Avi Shlaim has been an exception to the rule. Once a professed Zionist, Shlaim has now completed a perverse trajectory in the course of which he seems to have lost his moral compass. And Shlaim is not some ignorant, fashionably keffiyeh-draped American or European sophomore who chants “from the River to the Sea” without knowing which river and which sea. Shlaim is a respected Oxford University historian who is supposed to know something about the Middle East, who knows that Hamas slaughtered some 850 Israeli civilians on 7 October 2023 and that it frankly espouses antisemitic, misogynistic, homophobic, anti-Western, and anti-democratic values and policies.
I can personally testify to Shlaim’s past Zionism and not only because I have read his writings closely over the past four to five decades.
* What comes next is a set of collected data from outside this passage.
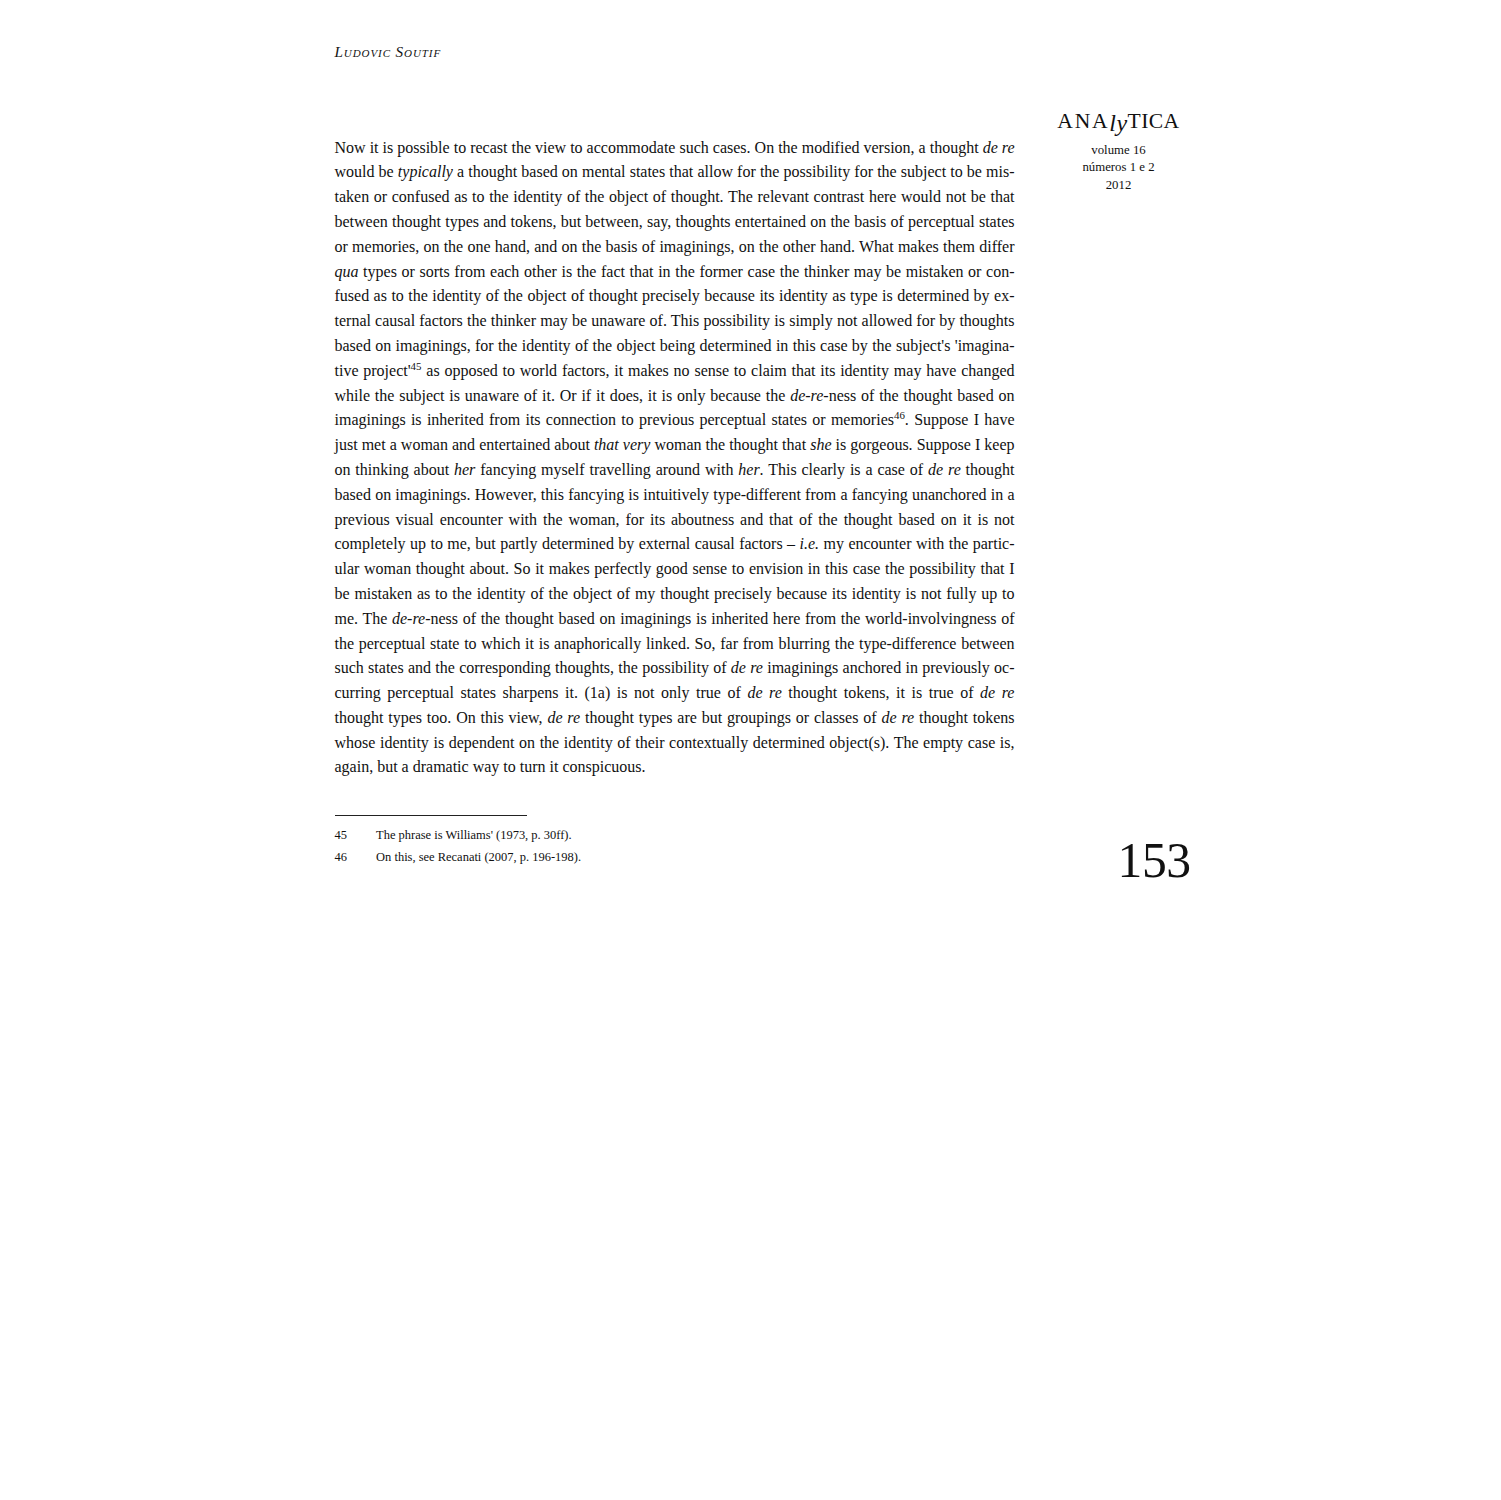Ludovic Soutif
ANA ly TICA
volume 16
números 1 e 2
2012
Now it is possible to recast the view to accommodate such cases. On the modified version, a thought de re would be typically a thought based on mental states that allow for the possibility for the subject to be mistaken or confused as to the identity of the object of thought. The relevant contrast here would not be that between thought types and tokens, but between, say, thoughts entertained on the basis of perceptual states or memories, on the one hand, and on the basis of imaginings, on the other hand. What makes them differ qua types or sorts from each other is the fact that in the former case the thinker may be mistaken or confused as to the identity of the object of thought precisely because its identity as type is determined by external causal factors the thinker may be unaware of. This possibility is simply not allowed for by thoughts based on imaginings, for the identity of the object being determined in this case by the subject's 'imaginative project'45 as opposed to world factors, it makes no sense to claim that its identity may have changed while the subject is unaware of it. Or if it does, it is only because the de-re-ness of the thought based on imaginings is inherited from its connection to previous perceptual states or memories46. Suppose I have just met a woman and entertained about that very woman the thought that she is gorgeous. Suppose I keep on thinking about her fancying myself travelling around with her. This clearly is a case of de re thought based on imaginings. However, this fancying is intuitively type-different from a fancying unanchored in a previous visual encounter with the woman, for its aboutness and that of the thought based on it is not completely up to me, but partly determined by external causal factors – i.e. my encounter with the particular woman thought about. So it makes perfectly good sense to envision in this case the possibility that I be mistaken as to the identity of the object of my thought precisely because its identity is not fully up to me. The de-re-ness of the thought based on imaginings is inherited here from the world-involvingness of the perceptual state to which it is anaphorically linked. So, far from blurring the type-difference between such states and the corresponding thoughts, the possibility of de re imaginings anchored in previously occurring perceptual states sharpens it. (1a) is not only true of de re thought tokens, it is true of de re thought types too. On this view, de re thought types are but groupings or classes of de re thought tokens whose identity is dependent on the identity of their contextually determined object(s). The empty case is, again, but a dramatic way to turn it conspicuous.
45 The phrase is Williams' (1973, p. 30ff).
46 On this, see Recanati (2007, p. 196-198).
153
I lunched with him some twenty years ago in the dining hall of St Antony’s College, where my wife Leah asked him bluntly: “Would you call yourself a Zionist?”
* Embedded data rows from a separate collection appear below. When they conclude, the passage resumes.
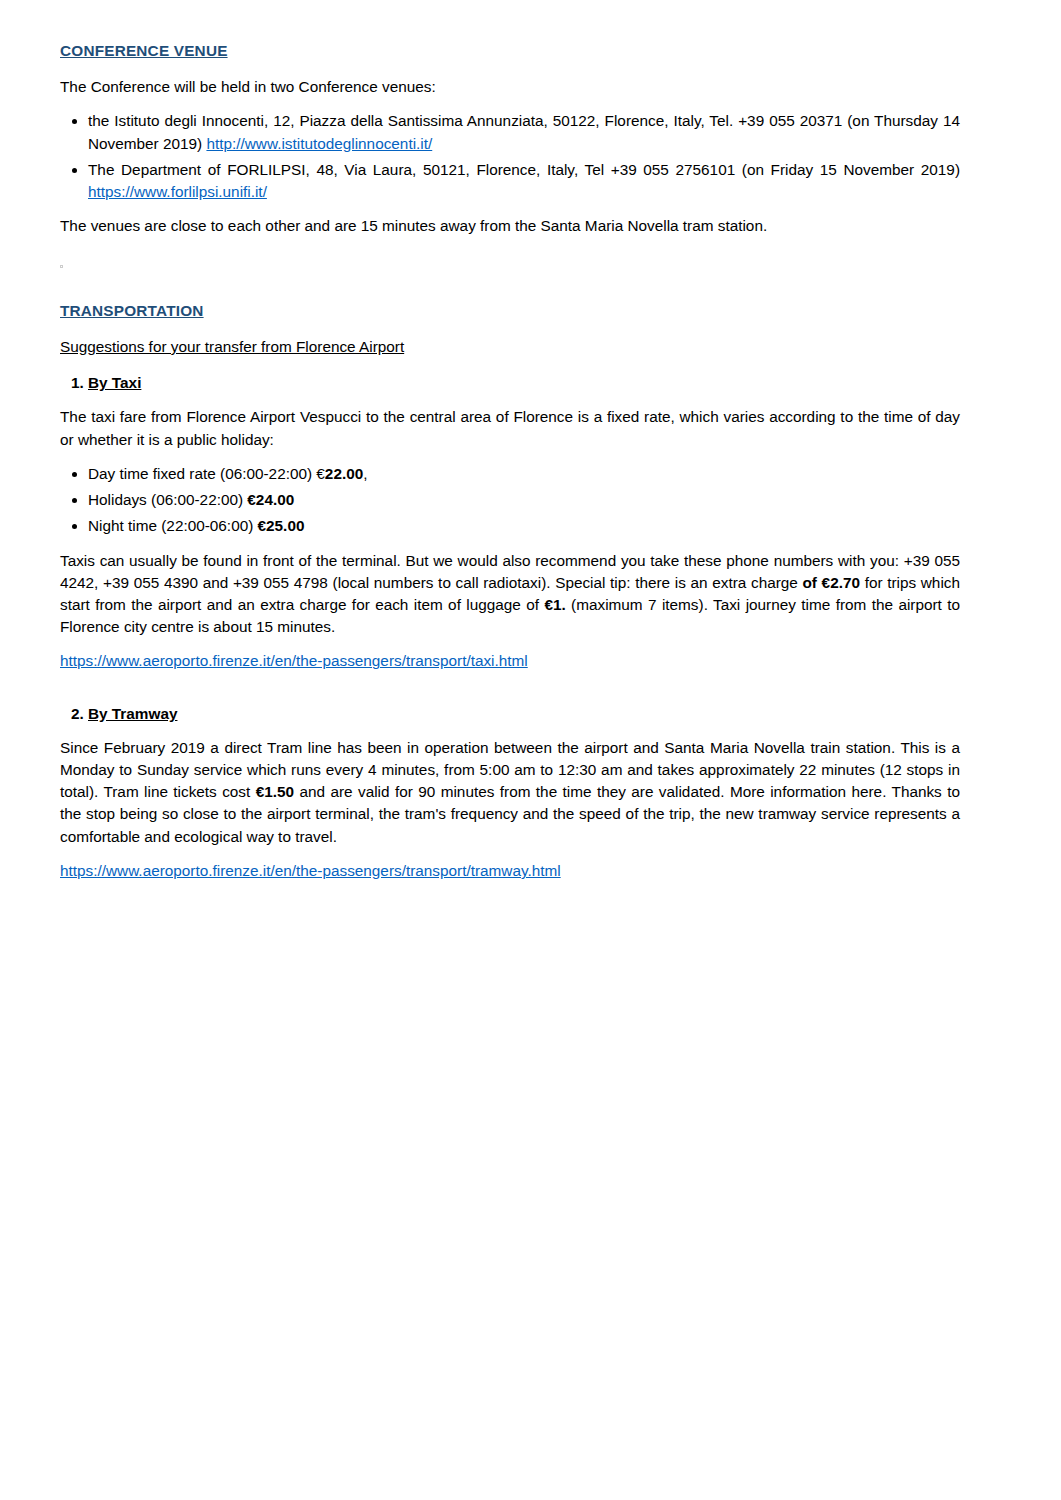CONFERENCE VENUE
The Conference will be held in two Conference venues:
the Istituto degli Innocenti, 12, Piazza della Santissima Annunziata, 50122, Florence, Italy, Tel. +39 055 20371 (on Thursday 14 November 2019) http://www.istitutodeglinnocenti.it/
The Department of FORLILPSI, 48, Via Laura, 50121, Florence, Italy, Tel +39 055 2756101 (on Friday 15 November 2019) https://www.forlilpsi.unifi.it/
The venues are close to each other and are 15 minutes away from the Santa Maria Novella tram station.
TRANSPORTATION
Suggestions for your transfer from Florence Airport
By Taxi
The taxi fare from Florence Airport Vespucci to the central area of Florence is a fixed rate, which varies according to the time of day or whether it is a public holiday:
Day time fixed rate (06:00-22:00) €22.00,
Holidays (06:00-22:00) €24.00
Night time (22:00-06:00) €25.00
Taxis can usually be found in front of the terminal. But we would also recommend you take these phone numbers with you: +39 055 4242, +39 055 4390 and +39 055 4798 (local numbers to call radiotaxi). Special tip: there is an extra charge of €2.70 for trips which start from the airport and an extra charge for each item of luggage of €1. (maximum 7 items). Taxi journey time from the airport to Florence city centre is about 15 minutes.
https://www.aeroporto.firenze.it/en/the-passengers/transport/taxi.html
By Tramway
Since February 2019 a direct Tram line has been in operation between the airport and Santa Maria Novella train station. This is a Monday to Sunday service which runs every 4 minutes, from 5:00 am to 12:30 am and takes approximately 22 minutes (12 stops in total). Tram line tickets cost €1.50 and are valid for 90 minutes from the time they are validated. More information here. Thanks to the stop being so close to the airport terminal, the tram's frequency and the speed of the trip, the new tramway service represents a comfortable and ecological way to travel.
https://www.aeroporto.firenze.it/en/the-passengers/transport/tramway.html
He responded with a simple “yes.”
What did his assent mean? Well, the Earth is parcelled into nation-states, in most of which one people are sovereign. The Dutch have a state, the French have a state, the Czechs have a state, and so on—in fact, the Arabs, by the latest count, have 22 states as the result of a campaign of imperial conquest and proselytising that started in the seventh century. The Jews, dispersed among the nations, suffered oppression and massacre at the hands of Christians and Muslims for two millennia until, at the end of the nineteenth century, they finally woke up and, like so many others, demanded a state of their own. These were the first Zionists. A Zionist is someone who supported the return of the Jews to Zion and the establishment of a Jewish state—as came to pass in 1948—and who sees that state’s continued existence as a moral and political imperative, especially in the light of the Holocaust. The Zionists established their state in “Zion”—one of the Bible’s names for the Land of Israel, which first the Romans, then the Christians and later the Arabs renamed “Palestine”—because it was the land where the Jews lived and exercised sovereignty for much of the time between 1200 BC and the second century AD. The return of an exiled people to their land and the re-establishment of sovereignty was a unique event in human history.
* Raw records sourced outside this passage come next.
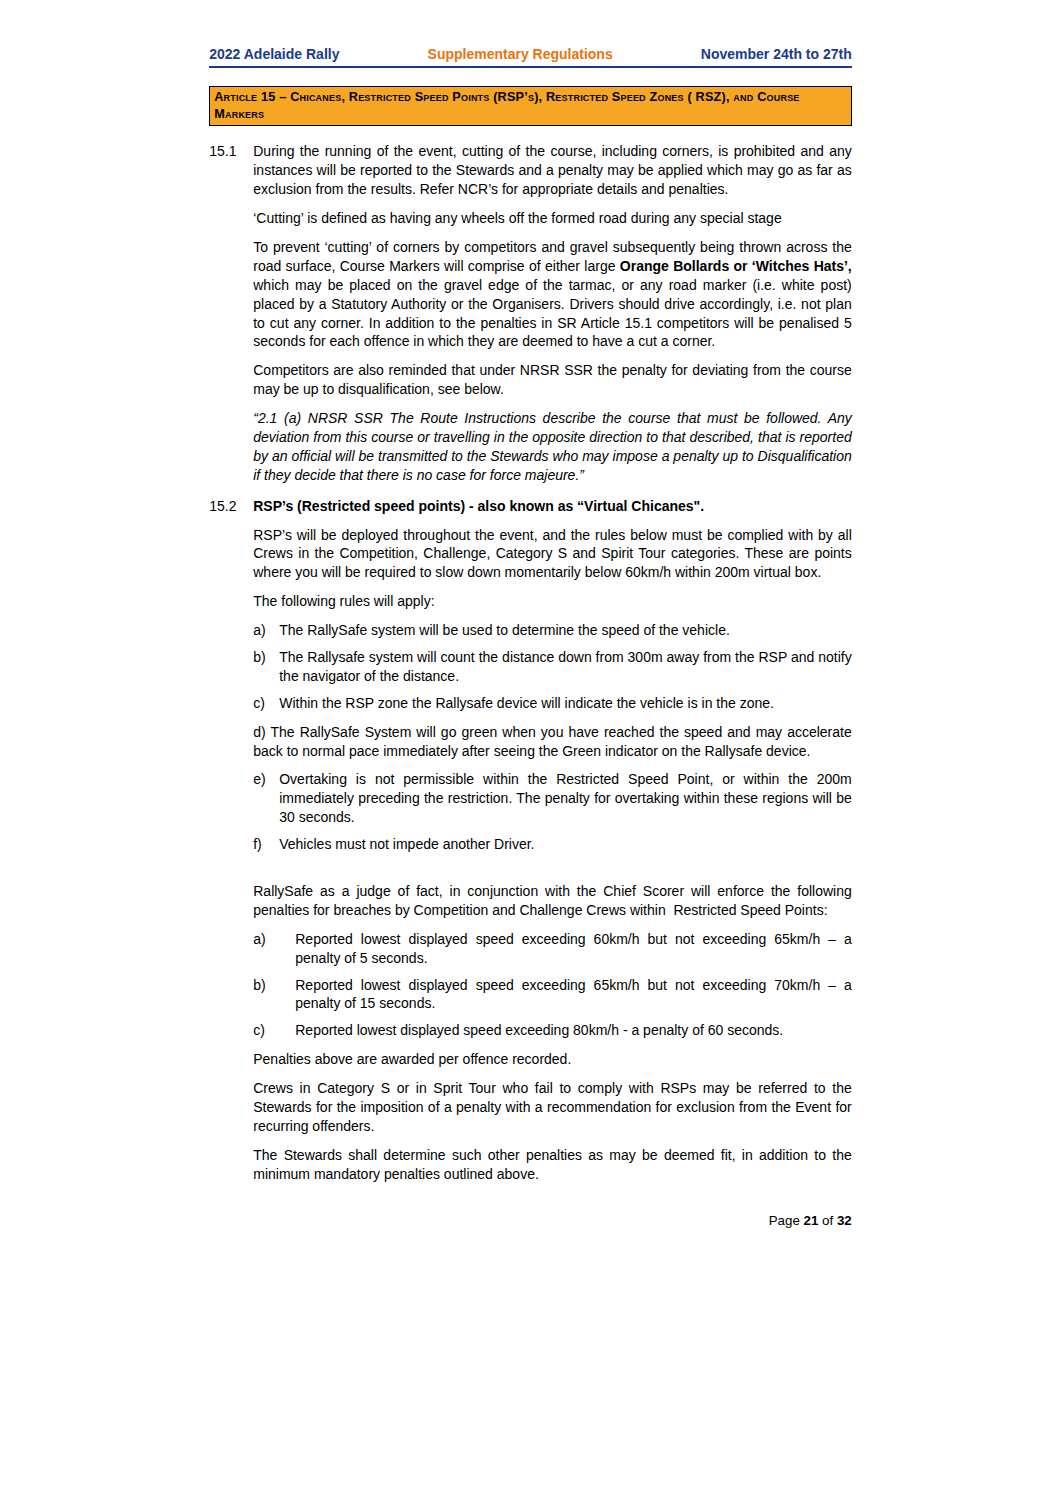2022 Adelaide Rally
Supplementary Regulations
November 24th to 27th
Article 15 – Chicanes, Restricted Speed Points (RSP’s), Restricted Speed Zones ( RSZ), and Course Markers
15.1
During the running of the event, cutting of the course, including corners, is prohibited and any instances will be reported to the Stewards and a penalty may be applied which may go as far as exclusion from the results. Refer NCR’s for appropriate details and penalties.
‘Cutting’ is defined as having any wheels off the formed road during any special stage
To prevent ‘cutting’ of corners by competitors and gravel subsequently being thrown across the road surface, Course Markers will comprise of either large Orange Bollards or ‘Witches Hats’, which may be placed on the gravel edge of the tarmac, or any road marker (i.e. white post) placed by a Statutory Authority or the Organisers. Drivers should drive accordingly, i.e. not plan to cut any corner. In addition to the penalties in SR Article 15.1 competitors will be penalised 5 seconds for each offence in which they are deemed to have a cut a corner.
Competitors are also reminded that under NRSR SSR the penalty for deviating from the course may be up to disqualification, see below.
“2.1 (a) NRSR SSR The Route Instructions describe the course that must be followed. Any deviation from this course or travelling in the opposite direction to that described, that is reported by an official will be transmitted to the Stewards who may impose a penalty up to Disqualification if they decide that there is no case for force majeure.”
15.2
RSP’s (Restricted speed points) - also known as “Virtual Chicanes".
RSP’s will be deployed throughout the event, and the rules below must be complied with by all Crews in the Competition, Challenge, Category S and Spirit Tour categories. These are points where you will be required to slow down momentarily below 60km/h within 200m virtual box.
The following rules will apply:
a) The RallySafe system will be used to determine the speed of the vehicle.
b) The Rallysafe system will count the distance down from 300m away from the RSP and notify the navigator of the distance.
c) Within the RSP zone the Rallysafe device will indicate the vehicle is in the zone.
d) The RallySafe System will go green when you have reached the speed and may accelerate back to normal pace immediately after seeing the Green indicator on the Rallysafe device.
e) Overtaking is not permissible within the Restricted Speed Point, or within the 200m immediately preceding the restriction. The penalty for overtaking within these regions will be 30 seconds.
f) Vehicles must not impede another Driver.
RallySafe as a judge of fact, in conjunction with the Chief Scorer will enforce the following penalties for breaches by Competition and Challenge Crews within Restricted Speed Points:
a) Reported lowest displayed speed exceeding 60km/h but not exceeding 65km/h – a penalty of 5 seconds.
b) Reported lowest displayed speed exceeding 65km/h but not exceeding 70km/h – a penalty of 15 seconds.
c) Reported lowest displayed speed exceeding 80km/h - a penalty of 60 seconds.
Penalties above are awarded per offence recorded.
Crews in Category S or in Sprit Tour who fail to comply with RSPs may be referred to the Stewards for the imposition of a penalty with a recommendation for exclusion from the Event for recurring offenders.
The Stewards shall determine such other penalties as may be deemed fit, in addition to the minimum mandatory penalties outlined above.
Page 21 of 32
Shlaim understood all this and was a Zionist. In 1964, when he was inducted into the Israeli army as a young conscript and pledged loyalty to the Jewish state, he writes in his 2023 autobiography, Three Worlds, Memoirs of an Arab-Jew, that he “felt nationalism in my bones.” In his latest book, Genocide in Gaza, Israel’s Long War on Palestine, a compilation of essays and papers written between 2009 and 2024, he explains, “I write as someone who served loyally in the Israeli army in the mid-1960s and who has never questioned the legitimacy of the state of Israel within its pre-1967 borders.”
But the “has” in this sentence is misleading and Shlaim, whose grammar is usually faultless, should have deleted the word. For over time, his views changed.